# [REQUIRED WORK]
Reading the records beneath this task, work out how many lines contain the word "inoxydable" and reply with only that number.

# [RECORDS PROVIDED]
════════
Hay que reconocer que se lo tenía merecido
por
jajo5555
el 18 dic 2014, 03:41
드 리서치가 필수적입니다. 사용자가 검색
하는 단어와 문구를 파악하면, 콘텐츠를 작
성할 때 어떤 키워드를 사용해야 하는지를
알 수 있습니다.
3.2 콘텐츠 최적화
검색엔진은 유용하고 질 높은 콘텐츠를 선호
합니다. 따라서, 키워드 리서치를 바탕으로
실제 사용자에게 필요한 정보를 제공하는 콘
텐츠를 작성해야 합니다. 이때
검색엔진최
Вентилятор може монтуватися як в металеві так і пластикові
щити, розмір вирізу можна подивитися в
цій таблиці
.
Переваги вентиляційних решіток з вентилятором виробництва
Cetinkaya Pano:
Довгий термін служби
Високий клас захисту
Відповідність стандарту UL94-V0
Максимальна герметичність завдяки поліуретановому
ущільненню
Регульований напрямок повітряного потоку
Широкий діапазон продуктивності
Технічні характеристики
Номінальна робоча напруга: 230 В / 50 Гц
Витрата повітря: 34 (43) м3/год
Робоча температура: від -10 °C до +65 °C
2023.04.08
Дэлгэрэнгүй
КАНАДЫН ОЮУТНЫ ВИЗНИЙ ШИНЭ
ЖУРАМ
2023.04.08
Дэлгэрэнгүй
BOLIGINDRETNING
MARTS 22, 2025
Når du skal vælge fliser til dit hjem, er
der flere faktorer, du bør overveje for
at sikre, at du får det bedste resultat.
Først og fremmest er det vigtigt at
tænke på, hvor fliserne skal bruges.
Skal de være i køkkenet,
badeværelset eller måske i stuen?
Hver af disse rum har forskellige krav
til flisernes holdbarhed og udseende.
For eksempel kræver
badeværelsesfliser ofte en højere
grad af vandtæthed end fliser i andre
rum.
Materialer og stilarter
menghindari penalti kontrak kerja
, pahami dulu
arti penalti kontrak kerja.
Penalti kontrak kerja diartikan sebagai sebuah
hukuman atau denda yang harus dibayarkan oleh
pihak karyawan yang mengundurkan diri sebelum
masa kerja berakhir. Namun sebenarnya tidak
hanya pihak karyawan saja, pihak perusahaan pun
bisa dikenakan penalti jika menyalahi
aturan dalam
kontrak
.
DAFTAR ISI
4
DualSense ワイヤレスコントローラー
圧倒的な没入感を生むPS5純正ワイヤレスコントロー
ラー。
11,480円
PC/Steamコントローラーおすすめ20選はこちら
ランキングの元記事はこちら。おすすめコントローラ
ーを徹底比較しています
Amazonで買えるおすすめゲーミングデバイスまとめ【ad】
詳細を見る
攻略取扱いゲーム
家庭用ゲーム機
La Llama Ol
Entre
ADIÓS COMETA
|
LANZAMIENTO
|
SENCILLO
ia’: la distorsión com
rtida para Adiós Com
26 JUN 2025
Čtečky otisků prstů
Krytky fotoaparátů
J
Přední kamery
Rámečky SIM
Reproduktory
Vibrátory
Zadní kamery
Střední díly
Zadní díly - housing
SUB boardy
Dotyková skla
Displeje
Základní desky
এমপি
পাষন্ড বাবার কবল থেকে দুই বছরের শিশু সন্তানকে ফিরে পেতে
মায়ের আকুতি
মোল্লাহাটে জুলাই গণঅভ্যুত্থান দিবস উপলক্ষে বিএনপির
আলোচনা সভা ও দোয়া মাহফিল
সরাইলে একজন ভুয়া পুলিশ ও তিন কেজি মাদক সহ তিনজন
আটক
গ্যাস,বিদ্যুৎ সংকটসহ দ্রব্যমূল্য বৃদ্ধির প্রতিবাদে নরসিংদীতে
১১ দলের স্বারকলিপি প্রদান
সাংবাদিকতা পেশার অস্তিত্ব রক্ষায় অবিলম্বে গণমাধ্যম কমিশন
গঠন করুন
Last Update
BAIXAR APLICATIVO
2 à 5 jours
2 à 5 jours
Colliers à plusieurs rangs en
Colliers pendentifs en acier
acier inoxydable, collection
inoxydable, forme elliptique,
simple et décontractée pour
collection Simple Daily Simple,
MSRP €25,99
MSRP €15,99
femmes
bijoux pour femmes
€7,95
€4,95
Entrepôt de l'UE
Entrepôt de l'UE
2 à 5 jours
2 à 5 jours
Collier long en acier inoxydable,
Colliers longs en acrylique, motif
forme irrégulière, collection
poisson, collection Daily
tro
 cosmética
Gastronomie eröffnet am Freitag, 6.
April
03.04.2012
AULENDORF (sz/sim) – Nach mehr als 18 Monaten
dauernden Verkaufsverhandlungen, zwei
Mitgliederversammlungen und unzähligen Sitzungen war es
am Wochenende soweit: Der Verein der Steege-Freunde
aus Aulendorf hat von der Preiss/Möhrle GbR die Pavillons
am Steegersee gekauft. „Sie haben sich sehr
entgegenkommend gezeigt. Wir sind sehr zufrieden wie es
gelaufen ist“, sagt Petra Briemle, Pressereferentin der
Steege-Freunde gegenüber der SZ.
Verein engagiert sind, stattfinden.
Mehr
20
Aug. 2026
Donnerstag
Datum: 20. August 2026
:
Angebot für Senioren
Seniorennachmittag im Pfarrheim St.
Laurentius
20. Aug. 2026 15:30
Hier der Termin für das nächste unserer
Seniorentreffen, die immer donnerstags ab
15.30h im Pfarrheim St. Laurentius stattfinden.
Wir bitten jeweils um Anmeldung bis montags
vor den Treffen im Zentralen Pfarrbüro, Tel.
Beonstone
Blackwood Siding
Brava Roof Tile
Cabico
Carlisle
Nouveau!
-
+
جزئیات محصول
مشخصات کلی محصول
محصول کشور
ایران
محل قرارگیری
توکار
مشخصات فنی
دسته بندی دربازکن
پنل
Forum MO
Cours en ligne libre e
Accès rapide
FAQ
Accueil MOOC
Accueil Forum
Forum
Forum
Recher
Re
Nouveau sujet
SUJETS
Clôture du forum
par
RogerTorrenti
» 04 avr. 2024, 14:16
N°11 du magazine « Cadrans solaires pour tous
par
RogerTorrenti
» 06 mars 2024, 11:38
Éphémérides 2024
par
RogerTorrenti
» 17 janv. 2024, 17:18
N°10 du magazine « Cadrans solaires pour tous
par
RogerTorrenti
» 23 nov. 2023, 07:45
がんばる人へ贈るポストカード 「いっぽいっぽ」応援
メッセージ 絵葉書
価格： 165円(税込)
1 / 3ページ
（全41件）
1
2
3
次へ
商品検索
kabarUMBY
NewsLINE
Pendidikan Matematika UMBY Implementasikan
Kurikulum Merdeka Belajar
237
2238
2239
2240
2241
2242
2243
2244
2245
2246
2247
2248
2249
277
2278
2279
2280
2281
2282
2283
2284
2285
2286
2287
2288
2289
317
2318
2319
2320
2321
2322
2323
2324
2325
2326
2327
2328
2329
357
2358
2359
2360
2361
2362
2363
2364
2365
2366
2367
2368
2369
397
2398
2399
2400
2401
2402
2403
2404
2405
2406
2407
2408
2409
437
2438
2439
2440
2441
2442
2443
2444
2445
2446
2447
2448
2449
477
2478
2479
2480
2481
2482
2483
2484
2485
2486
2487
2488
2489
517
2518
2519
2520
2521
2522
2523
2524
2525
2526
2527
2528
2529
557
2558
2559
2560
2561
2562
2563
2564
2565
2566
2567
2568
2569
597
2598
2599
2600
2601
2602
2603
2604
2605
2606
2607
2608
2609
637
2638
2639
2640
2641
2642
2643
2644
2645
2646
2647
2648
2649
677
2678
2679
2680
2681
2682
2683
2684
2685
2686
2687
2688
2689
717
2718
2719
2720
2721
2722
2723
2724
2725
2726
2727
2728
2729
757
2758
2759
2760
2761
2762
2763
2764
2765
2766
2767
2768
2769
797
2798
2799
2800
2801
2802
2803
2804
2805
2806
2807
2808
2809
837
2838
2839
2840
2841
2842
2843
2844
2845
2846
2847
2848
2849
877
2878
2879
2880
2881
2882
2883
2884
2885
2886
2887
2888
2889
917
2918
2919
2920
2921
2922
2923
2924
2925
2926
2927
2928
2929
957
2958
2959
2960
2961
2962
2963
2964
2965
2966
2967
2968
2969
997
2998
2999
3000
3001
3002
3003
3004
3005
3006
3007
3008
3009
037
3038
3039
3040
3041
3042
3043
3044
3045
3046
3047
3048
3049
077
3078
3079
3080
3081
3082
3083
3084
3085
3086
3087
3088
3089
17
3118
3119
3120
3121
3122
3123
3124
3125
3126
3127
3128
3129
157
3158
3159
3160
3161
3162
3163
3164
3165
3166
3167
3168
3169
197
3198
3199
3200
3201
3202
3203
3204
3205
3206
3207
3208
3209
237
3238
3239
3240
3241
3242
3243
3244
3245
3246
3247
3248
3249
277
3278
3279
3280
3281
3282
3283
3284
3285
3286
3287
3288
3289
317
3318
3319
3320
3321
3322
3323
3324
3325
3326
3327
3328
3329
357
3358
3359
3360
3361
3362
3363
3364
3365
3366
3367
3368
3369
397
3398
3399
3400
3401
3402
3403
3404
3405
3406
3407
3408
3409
════════
# [TASK OUTPUT]
3